正直こいつは苦手だ。まず目つき。いかにも人を殺めてそうな目つきの鋭さには学校一同驚愕しているだろう。多分先々この国の長となり牛耳っていくだろう。

 次に腰元まである髪だ。シンプルに長すぎる。髪を切れ。

 そして最後は胸のデカさだ。その華奢な身体と完ぺきに整っているといっていいほどに文句のつけようがない。
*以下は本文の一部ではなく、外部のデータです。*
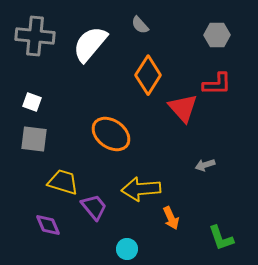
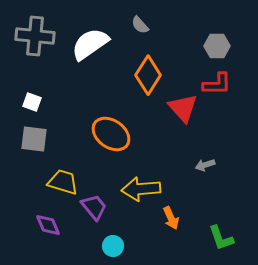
gray hexagon: moved 11 px down
white semicircle: rotated 15 degrees clockwise
cyan circle: moved 14 px left, 3 px up
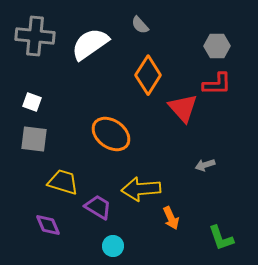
purple trapezoid: moved 4 px right; rotated 20 degrees counterclockwise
その大きさは前世でどんな徳を積んだらそうなるのか聞いてみたいところだ。

 所謂彼女は女に生まれるべきして生まれたようなやつであると証明出来ただろう。

 後、ここまで外見でしかモノ申せないということはつまり、これまで高校2年の秋まで接点がなかったというのが正直なところでもある。

 そして下半身はギンギンである。一般の高校生ならこんな奴から声を掛けられただけで手を股間にあてながら挨拶を返すだろう。

 否、俺は違う。すました顔で俺は毅然とした態度で言葉を返す。

 「お前、自分が話しかければすべての男が喜ぶと思ってるだろ。俺にはわかる。俺の目には狡猾な姿が映っているからな。あと今日のパンツはピンクだろ。」

 「…ふふ、あなたって意外に男の子なのね。毅然を装っているようだけど下半身と後半の発言は正直者のそれね。あと今日は赤よ。」

 「。」

 「この後私があんなことやそんなとこまで?!みたいなことを妄想してるんでしょうね。童貞臭が漂ってくるわよ。」

 「これは違、そのあだ、あれだあそこの人の後姿でちょっといちゃっただけで。」

 「ま、私のお願いに応えてくれたらその妄想叶えてあげてもいいわ。」

 「えっ。」

 

 ちらっと見せくれたスカートの中は宇宙が広がっていた。